The most recent count of Oregon residents receiving Medicaid is just over 1.4 million people and the National Alliance on Mental Illness (NAMI) reports 1 in every 5 U.S. adults experiences mental illness every year. By projecting NAMI’s estimate, that amounts to approximately 300,000 people on Oregon’s Medicaid coverage requiring mental health services. Yet, in 2020, less than half that amount, 134,000, received services through the state’s program. The national figure reflects the same disparity, with only 42% of Americans with mental health needs receiving care.
Adding to this problem, 43 out of 50 states are considered to have a severe shortage of child psychiatrists. A recent Senate Finance Committee report on mental health access states, “without adequate in-network access, patients are more likely [to] go out of network for behavioral health services.” A 2019 report from Milliman supports this claim, finding that child mental health office visits are 10.1 times––1,000 percent––more likely to be out-of-network than a primary care office visit, and twice as likely as an adult mental health office visit. The American Academy of Adolescent & Child Psychiatry goes on to state the Milliman report makes clear that “despite efforts to enforce mental health parity, the lack of access to children’s mental health care is getting worse.”

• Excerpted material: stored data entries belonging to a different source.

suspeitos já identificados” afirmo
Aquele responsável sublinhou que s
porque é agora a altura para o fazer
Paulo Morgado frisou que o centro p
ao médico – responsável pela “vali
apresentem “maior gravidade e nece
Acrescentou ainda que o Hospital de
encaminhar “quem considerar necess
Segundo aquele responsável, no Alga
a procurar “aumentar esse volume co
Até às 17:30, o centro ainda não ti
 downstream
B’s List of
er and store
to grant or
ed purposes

For parents, phantom networks plus a shortage of providers make getting help for their kids extremely challenging. So, what’s at the heart of this issue? Low reimbursement rates for providers who accept insurance, not enough incentives to enter the field, a huge increase in need, and widespread burnout in the wake of a global pandemic.

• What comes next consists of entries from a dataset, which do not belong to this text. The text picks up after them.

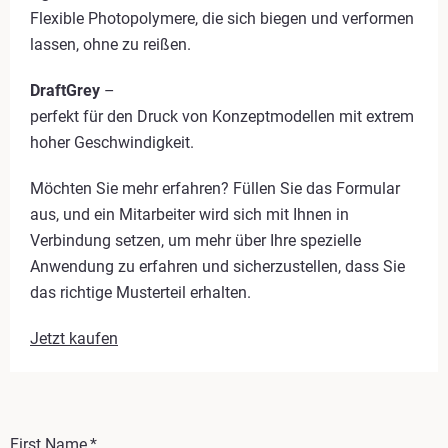
Flexible Photopolymere, die sich biegen und verformen
lassen, ohne zu reißen.
DraftGrey
–
perfekt für den Druck von Konzeptmodellen mit extrem
hoher Geschwindigkeit.
Möchten Sie mehr erfahren? Füllen Sie das Formular
aus, und ein Mitarbeiter wird sich mit Ihnen in
Verbindung setzen, um mehr über Ihre spezielle
Anwendung zu erfahren und sicherzustellen, dass Sie
das richtige Musterteil erhalten.
Jetzt kaufen
First Name
*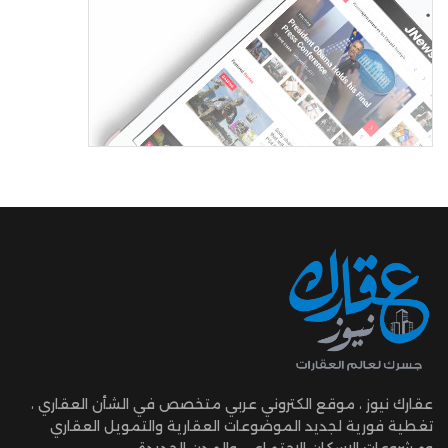
عقارك نيوز ، موقع الكتروني عربي متخصص في الشأن العقاري ،
تغطية فورية لجديد الموضوعات العقارية والتمويل العقاري
ومشروعات الإسكان الإجتماعي والمدن الجديدة.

Fortunately, advocates are hard at work behind the scenes trying to remedy this. On the state level, The Kennedy Forum has been pushing leaders to:
- Institute school mental health workforce incentives through state appropriations, grants, and partnerships
- Appoint appropriate state departments to implement licensing changes to target key shortages
- Institute health insurance mandates for school employee health insurance
- Create regional taskforces to address workforce incentives and collaboration with community providers
- Maximize school mental health professionals’ ability to work to their license and increasing inter-state licensing flexibility and agreements
- Increase telehealth participation
- Integrate behavioral health and primary care
- Increase school-community-primary care partnerships
On the federal level, The Kennedy Forum is supporting Senate mental health bills such as S. 4747 (Investing in Kids’ Mental Health Now Act), which would strengthen support for pediatric mental health through Medicaid and improve timely access to community-based care and telemental health services, and S. 4472 (Health Care Capacity for Pediatric Mental Health Act), which would invest in training to enhance the pediatric mental health workforce and more.
We can’t ever expect things to change unless we repair and reinforce the infrastructure of care in this country and embrace new resources and opportunities. I encourage all parents and caregivers out there to get involved in advocacy to expedite these advancements. A great way to do that is by connecting with your local NAMI chapter.
Getting mental health care for our kids shouldn’t have to be scary. Let’s work together to forge a new path forward and hold our leaders accountable for the change we need.